→ **Work required**
Whenever a line in the data contains "Step", show that line.

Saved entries
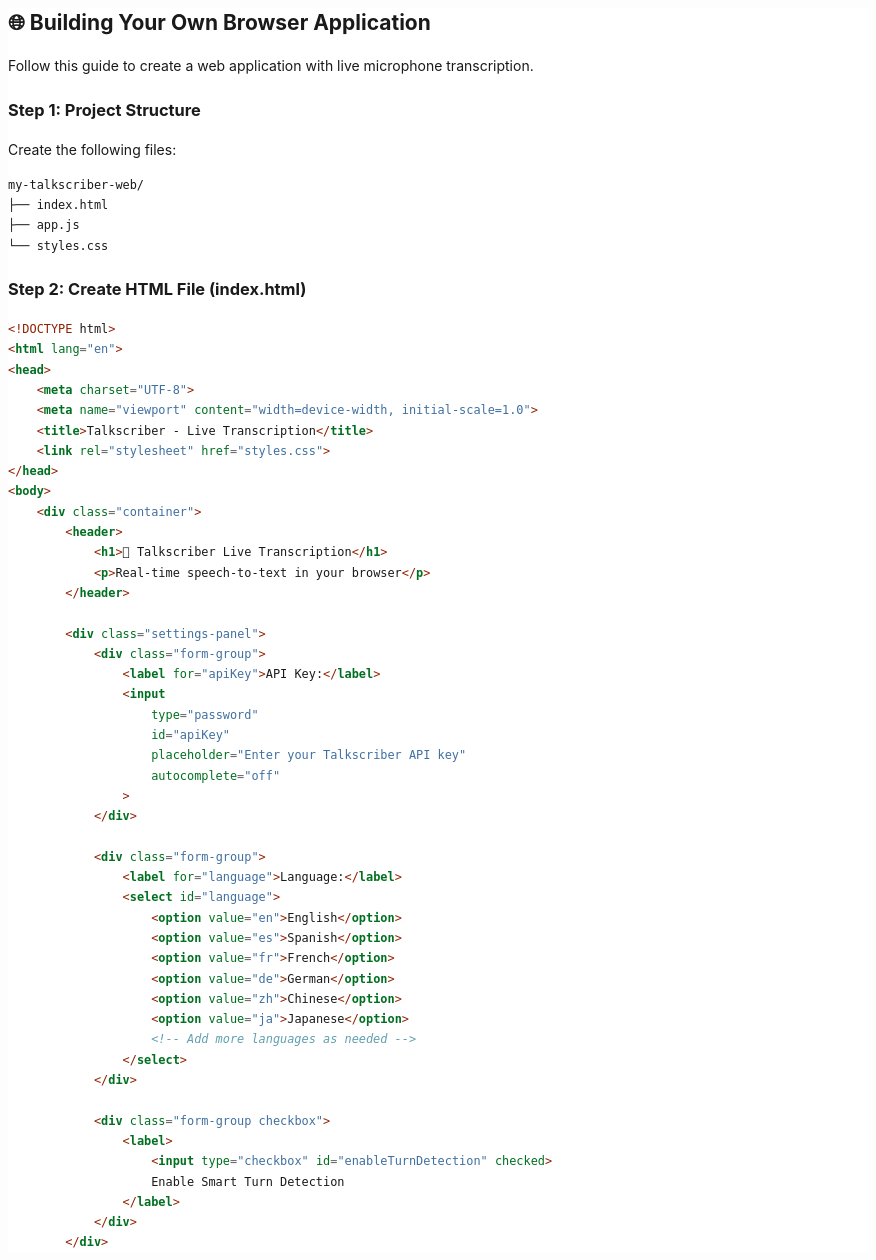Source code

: 
## 🌐 Building Your Own Browser Application

Follow this guide to create a web application with live microphone transcription.

### Step 1: Project Structure

Create the following files:

```
my-talkscriber-web/
├── index.html
├── app.js
└── styles.css
```

### Step 2: Create HTML File (index.html)

```html
<!DOCTYPE html>
<html lang="en">
<head>
    <meta charset="UTF-8">
    <meta name="viewport" content="width=device-width, initial-scale=1.0">
    <title>Talkscriber - Live Transcription</title>
    <link rel="stylesheet" href="styles.css">
</head>
<body>
    <div class="container">
        <header>
            <h1>🎤 Talkscriber Live Transcription</h1>
            <p>Real-time speech-to-text in your browser</p>
        </header>

        <div class="settings-panel">
            <div class="form-group">
                <label for="apiKey">API Key:</label>
                <input 
                    type="password" 
                    id="apiKey" 
                    placeholder="Enter your Talkscriber API key"
                    autocomplete="off"
                >
            </div>

            <div class="form-group">
                <label for="language">Language:</label>
                <select id="language">
                    <option value="en">English</option>
                    <option value="es">Spanish</option>
                    <option value="fr">French</option>
                    <option value="de">German</option>
                    <option value="zh">Chinese</option>
                    <option value="ja">Japanese</option>
                    <!-- Add more languages as needed -->
                </select>
            </div>

            <div class="form-group checkbox">
                <label>
                    <input type="checkbox" id="enableTurnDetection" checked>
                    Enable Smart Turn Detection
                </label>
            </div>
        </div>
```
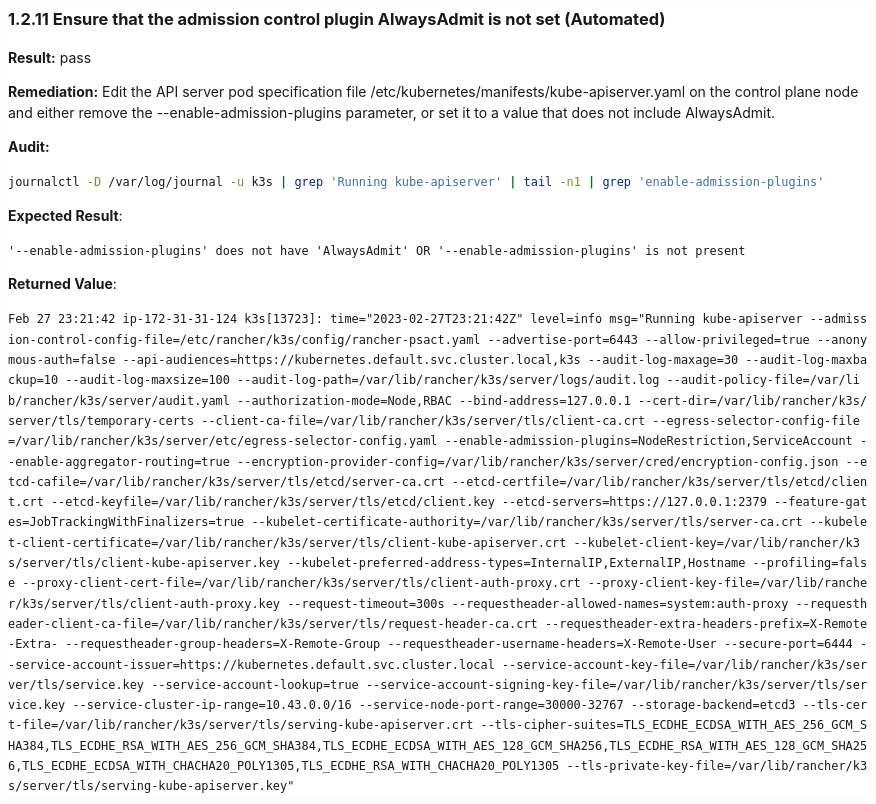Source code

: ### 1.2.11 Ensure that the admission control plugin AlwaysAdmit is not set (Automated)


**Result:** pass

**Remediation:**
Edit the API server pod specification file /etc/kubernetes/manifests/kube-apiserver.yaml
on the control plane node and either remove the --enable-admission-plugins parameter, or set it to a
value that does not include AlwaysAdmit.

**Audit:**

```bash
journalctl -D /var/log/journal -u k3s | grep 'Running kube-apiserver' | tail -n1 | grep 'enable-admission-plugins'
```

**Expected Result**:

```console
'--enable-admission-plugins' does not have 'AlwaysAdmit' OR '--enable-admission-plugins' is not present
```

**Returned Value**:

```console
Feb 27 23:21:42 ip-172-31-31-124 k3s[13723]: time="2023-02-27T23:21:42Z" level=info msg="Running kube-apiserver --admission-control-config-file=/etc/rancher/k3s/config/rancher-psact.yaml --advertise-port=6443 --allow-privileged=true --anonymous-auth=false --api-audiences=https://kubernetes.default.svc.cluster.local,k3s --audit-log-maxage=30 --audit-log-maxbackup=10 --audit-log-maxsize=100 --audit-log-path=/var/lib/rancher/k3s/server/logs/audit.log --audit-policy-file=/var/lib/rancher/k3s/server/audit.yaml --authorization-mode=Node,RBAC --bind-address=127.0.0.1 --cert-dir=/var/lib/rancher/k3s/server/tls/temporary-certs --client-ca-file=/var/lib/rancher/k3s/server/tls/client-ca.crt --egress-selector-config-file=/var/lib/rancher/k3s/server/etc/egress-selector-config.yaml --enable-admission-plugins=NodeRestriction,ServiceAccount --enable-aggregator-routing=true --encryption-provider-config=/var/lib/rancher/k3s/server/cred/encryption-config.json --etcd-cafile=/var/lib/rancher/k3s/server/tls/etcd/server-ca.crt --etcd-certfile=/var/lib/rancher/k3s/server/tls/etcd/client.crt --etcd-keyfile=/var/lib/rancher/k3s/server/tls/etcd/client.key --etcd-servers=https://127.0.0.1:2379 --feature-gates=JobTrackingWithFinalizers=true --kubelet-certificate-authority=/var/lib/rancher/k3s/server/tls/server-ca.crt --kubelet-client-certificate=/var/lib/rancher/k3s/server/tls/client-kube-apiserver.crt --kubelet-client-key=/var/lib/rancher/k3s/server/tls/client-kube-apiserver.key --kubelet-preferred-address-types=InternalIP,ExternalIP,Hostname --profiling=false --proxy-client-cert-file=/var/lib/rancher/k3s/server/tls/client-auth-proxy.crt --proxy-client-key-file=/var/lib/rancher/k3s/server/tls/client-auth-proxy.key --request-timeout=300s --requestheader-allowed-names=system:auth-proxy --requestheader-client-ca-file=/var/lib/rancher/k3s/server/tls/request-header-ca.crt --requestheader-extra-headers-prefix=X-Remote-Extra- --requestheader-group-headers=X-Remote-Group --requestheader-username-headers=X-Remote-User --secure-port=6444 --service-account-issuer=https://kubernetes.default.svc.cluster.local --service-account-key-file=/var/lib/rancher/k3s/server/tls/service.key --service-account-lookup=true --service-account-signing-key-file=/var/lib/rancher/k3s/server/tls/service.key --service-cluster-ip-range=10.43.0.0/16 --service-node-port-range=30000-32767 --storage-backend=etcd3 --tls-cert-file=/var/lib/rancher/k3s/server/tls/serving-kube-apiserver.crt --tls-cipher-suites=TLS_ECDHE_ECDSA_WITH_AES_256_GCM_SHA384,TLS_ECDHE_RSA_WITH_AES_256_GCM_SHA384,TLS_ECDHE_ECDSA_WITH_AES_128_GCM_SHA256,TLS_ECDHE_RSA_WITH_AES_128_GCM_SHA256,TLS_ECDHE_ECDSA_WITH_CHACHA20_POLY1305,TLS_ECDHE_RSA_WITH_CHACHA20_POLY1305 --tls-private-key-file=/var/lib/rancher/k3s/server/tls/serving-kube-apiserver.key"
```
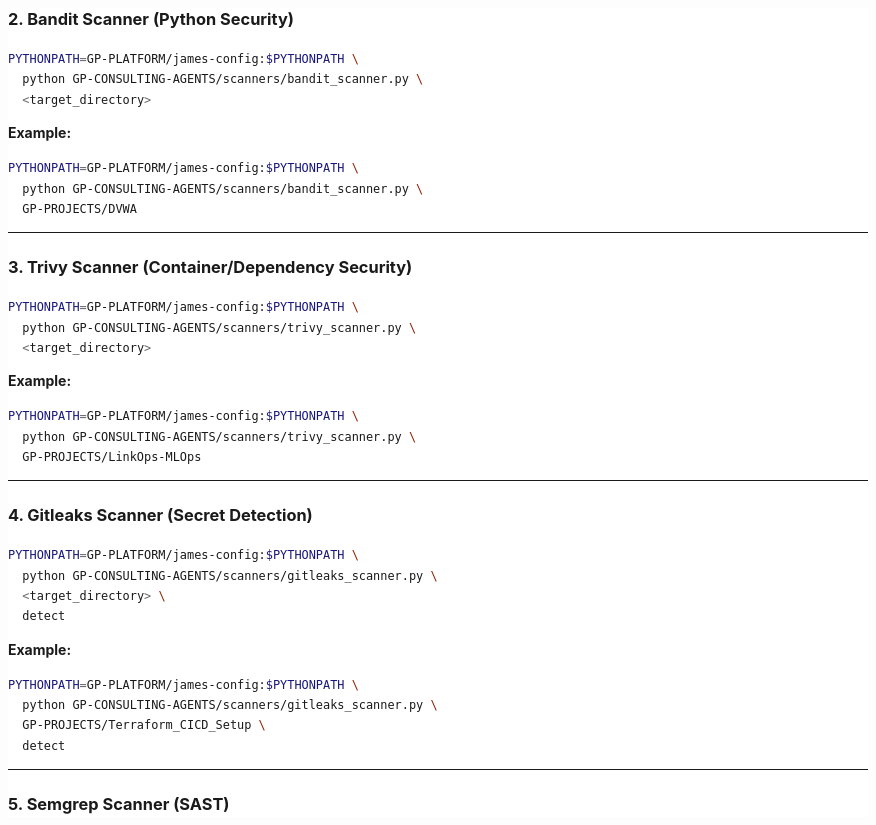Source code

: 
### **2. Bandit Scanner (Python Security)**

```bash
PYTHONPATH=GP-PLATFORM/james-config:$PYTHONPATH \
  python GP-CONSULTING-AGENTS/scanners/bandit_scanner.py \
  <target_directory>
```

**Example:**
```bash
PYTHONPATH=GP-PLATFORM/james-config:$PYTHONPATH \
  python GP-CONSULTING-AGENTS/scanners/bandit_scanner.py \
  GP-PROJECTS/DVWA
```

---

### **3. Trivy Scanner (Container/Dependency Security)**

```bash
PYTHONPATH=GP-PLATFORM/james-config:$PYTHONPATH \
  python GP-CONSULTING-AGENTS/scanners/trivy_scanner.py \
  <target_directory>
```

**Example:**
```bash
PYTHONPATH=GP-PLATFORM/james-config:$PYTHONPATH \
  python GP-CONSULTING-AGENTS/scanners/trivy_scanner.py \
  GP-PROJECTS/LinkOps-MLOps
```

---

### **4. Gitleaks Scanner (Secret Detection)**

```bash
PYTHONPATH=GP-PLATFORM/james-config:$PYTHONPATH \
  python GP-CONSULTING-AGENTS/scanners/gitleaks_scanner.py \
  <target_directory> \
  detect
```

**Example:**
```bash
PYTHONPATH=GP-PLATFORM/james-config:$PYTHONPATH \
  python GP-CONSULTING-AGENTS/scanners/gitleaks_scanner.py \
  GP-PROJECTS/Terraform_CICD_Setup \
  detect
```

---

### **5. Semgrep Scanner (SAST)**
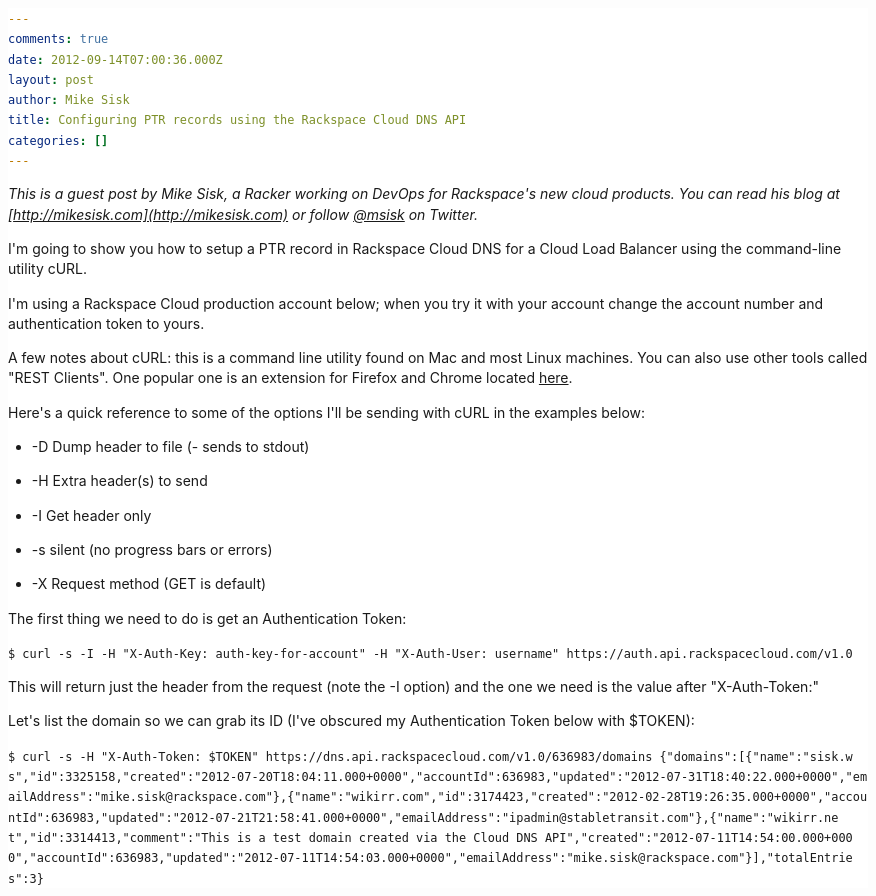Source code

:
 ```yaml
---
comments: true
date: 2012-09-14T07:00:36.000Z
layout: post
author: Mike Sisk
title: Configuring PTR records using the Rackspace Cloud DNS API
categories: []
---
```


_This is a guest post by Mike Sisk, a Racker working on DevOps for Rackspace's new cloud products. You can read his blog at [http://mikesisk.com](http://mikesisk.com) or follow _[@msisk](http://twitter.com/msisk)_ on Twitter._

I'm going to show you how to setup a PTR record in Rackspace Cloud DNS for a Cloud Load Balancer using the command-line utility cURL.



I'm using a Rackspace Cloud production account below; when you try it with your account change the account number and authentication token to yours.

A few notes about cURL: this is a command line utility found on Mac and most Linux machines. You can also use other tools called "REST Clients". One popular one is an extension for Firefox and Chrome located [here](http://restclient.net).

Here's a quick reference to some of the options I'll be sending with cURL in the examples below:
	
  * -D Dump header to file (- sends to stdout)

	
  * -H Extra header(s) to send

	
  * -I Get header only

	
  * -s silent (no progress bars or errors)

	
  * -X Request method (GET is default)


The first thing we need to do is get an Authentication Token:

    
    $ curl -s -I -H "X-Auth-Key: auth-key-for-account" -H "X-Auth-User: username" https://auth.api.rackspacecloud.com/v1.0


This will return just the header from the request (note the -I option) and the one we need is the value after "X-Auth-Token:"

Let's list the domain so we can grab its ID (I've obscured my Authentication Token below with $TOKEN):

    
    $ curl -s -H "X-Auth-Token: $TOKEN" https://dns.api.rackspacecloud.com/v1.0/636983/domains {"domains":[{"name":"sisk.ws","id":3325158,"created":"2012-07-20T18:04:11.000+0000","accountId":636983,"updated":"2012-07-31T18:40:22.000+0000","emailAddress":"mike.sisk@rackspace.com"},{"name":"wikirr.com","id":3174423,"created":"2012-02-28T19:26:35.000+0000","accountId":636983,"updated":"2012-07-21T21:58:41.000+0000","emailAddress":"ipadmin@stabletransit.com"},{"name":"wikirr.net","id":3314413,"comment":"This is a test domain created via the Cloud DNS API","created":"2012-07-11T14:54:00.000+0000","accountId":636983,"updated":"2012-07-11T14:54:03.000+0000","emailAddress":"mike.sisk@rackspace.com"}],"totalEntries":3}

→ **Answer to this exercise**
### Step 1: Project Structure
### Step 2: Create HTML File (index.html)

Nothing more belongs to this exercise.